В городе и жители и члены магистрата были очень встревожены слухами о приближении французов. Ушакова засыпали вопросами, куда бы он ни приходил, его ожидали даже на улице люди, желавшие знать будущее, которое было не известно никому. Ушаков пытался успокоить всех, но скрывать опасности не хотел, чтоб она не застала никого врасплох и чтоб, ожидая ее, к ней несколько привыкли. Особенно одолевал адмирала начальник гарнизона Абасов. Трусом он не был, но любил покой и разленился. Его страшило не столько возможное появление французов, сколько необходимость что-то делать, и делать быстро, точно и без передышки. Пугала Абасова и та ответственность, которая ляжет на его плечи в случае военных действий. И он прилип к Ушакову, как клещ, только от него ожидая спасения.

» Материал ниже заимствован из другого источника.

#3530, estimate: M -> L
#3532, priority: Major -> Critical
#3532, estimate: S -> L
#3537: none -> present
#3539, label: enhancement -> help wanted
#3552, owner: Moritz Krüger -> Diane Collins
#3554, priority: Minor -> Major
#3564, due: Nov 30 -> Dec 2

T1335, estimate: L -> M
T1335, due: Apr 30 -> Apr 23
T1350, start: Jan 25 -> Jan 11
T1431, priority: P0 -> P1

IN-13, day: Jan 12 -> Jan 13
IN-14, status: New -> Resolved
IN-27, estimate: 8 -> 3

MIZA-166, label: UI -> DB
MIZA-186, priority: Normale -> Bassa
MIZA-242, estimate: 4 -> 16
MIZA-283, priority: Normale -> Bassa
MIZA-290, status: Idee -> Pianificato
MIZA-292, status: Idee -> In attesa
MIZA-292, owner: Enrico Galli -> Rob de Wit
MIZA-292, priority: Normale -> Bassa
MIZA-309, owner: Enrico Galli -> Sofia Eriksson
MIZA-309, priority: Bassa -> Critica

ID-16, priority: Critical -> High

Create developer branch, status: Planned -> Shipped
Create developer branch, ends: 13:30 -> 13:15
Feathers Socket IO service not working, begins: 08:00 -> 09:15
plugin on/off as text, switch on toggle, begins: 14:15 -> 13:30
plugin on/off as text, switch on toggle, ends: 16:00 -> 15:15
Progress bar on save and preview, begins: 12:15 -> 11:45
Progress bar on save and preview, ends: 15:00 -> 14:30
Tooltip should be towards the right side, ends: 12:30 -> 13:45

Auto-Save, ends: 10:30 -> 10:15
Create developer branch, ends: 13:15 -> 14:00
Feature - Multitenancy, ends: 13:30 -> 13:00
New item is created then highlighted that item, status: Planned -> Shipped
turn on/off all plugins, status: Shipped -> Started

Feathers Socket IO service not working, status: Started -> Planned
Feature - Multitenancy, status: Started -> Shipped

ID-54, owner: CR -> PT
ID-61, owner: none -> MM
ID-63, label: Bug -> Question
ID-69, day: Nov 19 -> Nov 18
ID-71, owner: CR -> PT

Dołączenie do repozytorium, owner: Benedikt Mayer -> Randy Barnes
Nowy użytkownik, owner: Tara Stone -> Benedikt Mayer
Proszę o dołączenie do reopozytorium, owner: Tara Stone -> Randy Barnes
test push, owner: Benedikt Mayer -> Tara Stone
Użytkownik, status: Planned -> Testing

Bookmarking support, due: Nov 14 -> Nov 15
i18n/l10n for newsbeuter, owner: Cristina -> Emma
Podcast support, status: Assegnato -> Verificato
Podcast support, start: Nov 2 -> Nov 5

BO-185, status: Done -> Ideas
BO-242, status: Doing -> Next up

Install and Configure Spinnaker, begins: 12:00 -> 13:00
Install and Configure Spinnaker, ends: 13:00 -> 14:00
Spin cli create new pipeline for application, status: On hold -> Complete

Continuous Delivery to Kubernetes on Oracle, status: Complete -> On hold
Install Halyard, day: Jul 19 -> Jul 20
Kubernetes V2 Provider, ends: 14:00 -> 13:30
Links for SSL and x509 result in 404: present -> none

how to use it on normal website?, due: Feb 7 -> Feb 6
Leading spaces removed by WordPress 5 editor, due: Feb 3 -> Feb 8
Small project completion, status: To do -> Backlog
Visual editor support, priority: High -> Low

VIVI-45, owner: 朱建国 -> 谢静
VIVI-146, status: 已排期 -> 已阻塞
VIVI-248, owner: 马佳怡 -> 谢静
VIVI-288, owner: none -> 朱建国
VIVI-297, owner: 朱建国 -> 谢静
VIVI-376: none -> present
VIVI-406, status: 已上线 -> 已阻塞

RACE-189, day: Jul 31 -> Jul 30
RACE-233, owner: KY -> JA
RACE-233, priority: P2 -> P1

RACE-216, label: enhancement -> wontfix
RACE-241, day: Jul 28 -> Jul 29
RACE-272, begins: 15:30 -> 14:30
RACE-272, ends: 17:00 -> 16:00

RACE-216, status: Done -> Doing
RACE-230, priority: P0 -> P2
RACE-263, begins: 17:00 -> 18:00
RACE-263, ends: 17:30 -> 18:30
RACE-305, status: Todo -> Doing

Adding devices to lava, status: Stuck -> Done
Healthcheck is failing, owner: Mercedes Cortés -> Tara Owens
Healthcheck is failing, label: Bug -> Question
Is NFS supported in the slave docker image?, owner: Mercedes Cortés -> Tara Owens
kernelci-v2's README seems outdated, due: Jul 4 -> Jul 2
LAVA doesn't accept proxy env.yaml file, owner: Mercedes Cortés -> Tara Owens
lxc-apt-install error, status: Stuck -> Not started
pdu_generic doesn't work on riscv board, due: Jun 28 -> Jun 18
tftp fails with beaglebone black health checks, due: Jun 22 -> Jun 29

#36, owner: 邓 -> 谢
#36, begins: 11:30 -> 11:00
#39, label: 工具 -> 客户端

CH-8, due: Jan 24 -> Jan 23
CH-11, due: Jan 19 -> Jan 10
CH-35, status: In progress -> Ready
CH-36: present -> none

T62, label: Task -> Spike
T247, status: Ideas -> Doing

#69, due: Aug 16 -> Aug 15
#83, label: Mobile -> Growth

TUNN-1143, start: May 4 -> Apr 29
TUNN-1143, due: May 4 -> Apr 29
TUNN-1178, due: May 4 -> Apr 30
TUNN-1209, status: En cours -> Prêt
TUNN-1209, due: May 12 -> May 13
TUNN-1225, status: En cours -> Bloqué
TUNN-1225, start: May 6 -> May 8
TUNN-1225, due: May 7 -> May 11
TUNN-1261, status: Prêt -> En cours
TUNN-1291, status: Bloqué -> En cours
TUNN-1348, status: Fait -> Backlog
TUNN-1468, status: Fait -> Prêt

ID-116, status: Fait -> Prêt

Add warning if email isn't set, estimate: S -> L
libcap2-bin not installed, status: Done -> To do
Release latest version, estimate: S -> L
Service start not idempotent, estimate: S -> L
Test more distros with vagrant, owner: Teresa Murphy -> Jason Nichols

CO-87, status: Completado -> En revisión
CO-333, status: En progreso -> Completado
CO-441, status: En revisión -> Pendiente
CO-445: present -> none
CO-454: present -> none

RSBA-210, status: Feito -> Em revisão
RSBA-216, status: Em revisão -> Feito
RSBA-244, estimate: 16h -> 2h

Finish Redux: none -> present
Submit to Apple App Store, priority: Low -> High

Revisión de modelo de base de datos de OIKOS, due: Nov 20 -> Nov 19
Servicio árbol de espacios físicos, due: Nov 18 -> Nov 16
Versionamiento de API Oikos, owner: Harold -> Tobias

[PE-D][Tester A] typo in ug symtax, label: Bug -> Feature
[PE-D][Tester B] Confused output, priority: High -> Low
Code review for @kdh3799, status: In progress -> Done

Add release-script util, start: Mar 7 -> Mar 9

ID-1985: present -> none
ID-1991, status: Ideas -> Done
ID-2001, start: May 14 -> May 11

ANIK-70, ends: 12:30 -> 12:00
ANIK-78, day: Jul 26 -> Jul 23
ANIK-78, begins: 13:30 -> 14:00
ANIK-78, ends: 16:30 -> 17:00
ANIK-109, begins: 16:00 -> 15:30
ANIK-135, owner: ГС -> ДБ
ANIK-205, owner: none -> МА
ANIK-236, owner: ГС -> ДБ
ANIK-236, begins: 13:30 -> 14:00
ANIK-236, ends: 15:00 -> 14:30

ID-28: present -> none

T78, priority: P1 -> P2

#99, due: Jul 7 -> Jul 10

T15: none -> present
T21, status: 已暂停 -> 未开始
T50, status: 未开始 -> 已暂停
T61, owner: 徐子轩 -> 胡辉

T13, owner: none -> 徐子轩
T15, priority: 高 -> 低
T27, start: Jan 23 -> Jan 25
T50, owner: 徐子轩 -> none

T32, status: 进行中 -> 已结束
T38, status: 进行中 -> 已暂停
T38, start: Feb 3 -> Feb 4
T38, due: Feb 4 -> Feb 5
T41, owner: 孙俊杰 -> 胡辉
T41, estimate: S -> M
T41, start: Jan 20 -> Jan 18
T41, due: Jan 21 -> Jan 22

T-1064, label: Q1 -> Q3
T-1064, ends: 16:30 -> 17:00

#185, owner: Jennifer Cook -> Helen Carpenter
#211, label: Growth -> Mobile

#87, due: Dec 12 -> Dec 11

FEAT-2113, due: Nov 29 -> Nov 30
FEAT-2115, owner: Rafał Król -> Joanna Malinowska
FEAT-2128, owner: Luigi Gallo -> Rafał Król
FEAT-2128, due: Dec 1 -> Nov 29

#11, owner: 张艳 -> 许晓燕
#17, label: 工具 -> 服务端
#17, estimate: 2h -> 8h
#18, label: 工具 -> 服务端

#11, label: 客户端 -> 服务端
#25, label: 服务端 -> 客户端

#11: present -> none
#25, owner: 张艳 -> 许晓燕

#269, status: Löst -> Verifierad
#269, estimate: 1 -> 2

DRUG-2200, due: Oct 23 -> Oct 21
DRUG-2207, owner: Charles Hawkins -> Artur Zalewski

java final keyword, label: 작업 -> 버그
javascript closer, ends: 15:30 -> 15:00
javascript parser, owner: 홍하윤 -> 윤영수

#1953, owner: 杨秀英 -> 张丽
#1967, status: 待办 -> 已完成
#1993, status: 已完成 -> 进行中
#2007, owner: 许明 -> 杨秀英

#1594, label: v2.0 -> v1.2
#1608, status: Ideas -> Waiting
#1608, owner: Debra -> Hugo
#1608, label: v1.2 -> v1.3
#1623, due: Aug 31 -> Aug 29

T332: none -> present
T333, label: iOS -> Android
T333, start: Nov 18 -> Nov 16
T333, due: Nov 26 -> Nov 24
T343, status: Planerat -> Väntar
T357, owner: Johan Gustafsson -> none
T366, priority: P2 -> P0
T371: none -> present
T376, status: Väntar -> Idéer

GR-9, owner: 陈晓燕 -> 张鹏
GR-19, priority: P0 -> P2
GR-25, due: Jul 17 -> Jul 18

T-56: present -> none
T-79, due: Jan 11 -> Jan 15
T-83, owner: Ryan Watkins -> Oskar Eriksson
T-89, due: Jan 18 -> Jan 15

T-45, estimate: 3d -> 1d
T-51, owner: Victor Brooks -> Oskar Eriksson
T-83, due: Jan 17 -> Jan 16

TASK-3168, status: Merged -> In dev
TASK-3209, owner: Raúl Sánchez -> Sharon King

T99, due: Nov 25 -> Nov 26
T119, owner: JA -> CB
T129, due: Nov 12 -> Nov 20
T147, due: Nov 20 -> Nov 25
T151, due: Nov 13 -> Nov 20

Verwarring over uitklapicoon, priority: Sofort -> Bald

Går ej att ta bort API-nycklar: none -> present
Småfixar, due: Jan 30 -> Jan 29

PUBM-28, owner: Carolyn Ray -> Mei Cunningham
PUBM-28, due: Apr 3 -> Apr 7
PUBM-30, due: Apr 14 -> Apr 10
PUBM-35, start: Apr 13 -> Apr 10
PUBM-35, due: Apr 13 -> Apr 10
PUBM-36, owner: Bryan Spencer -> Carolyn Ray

Заканчивая рапорт, Ушаков услышал тяжелые шаги, нерешительное топтание у дверей каюты и робкий виноватый стук.
– Входите, – сказал адмирал, морщась и продолжая писать.
Абасов вошел на цыпочках и тихонько сел на диван.
– Вы пишите, пишите, я подожду, – сказал он, дыша, словно только что приведенный в чувство утопленник, и обливаясь потом.
Ушаков спокойно закончил рапорт, перечитал его и только тогда повернулся к гостю.
– Вы с каким делом ко мне, Василий Кириллович?
– Да вот насчет охраны пороховых погребов, – ответил Абасов, но Ушаков понимал, что погреба тут только для виду – Как вы изволили приказать, я охрану усилил.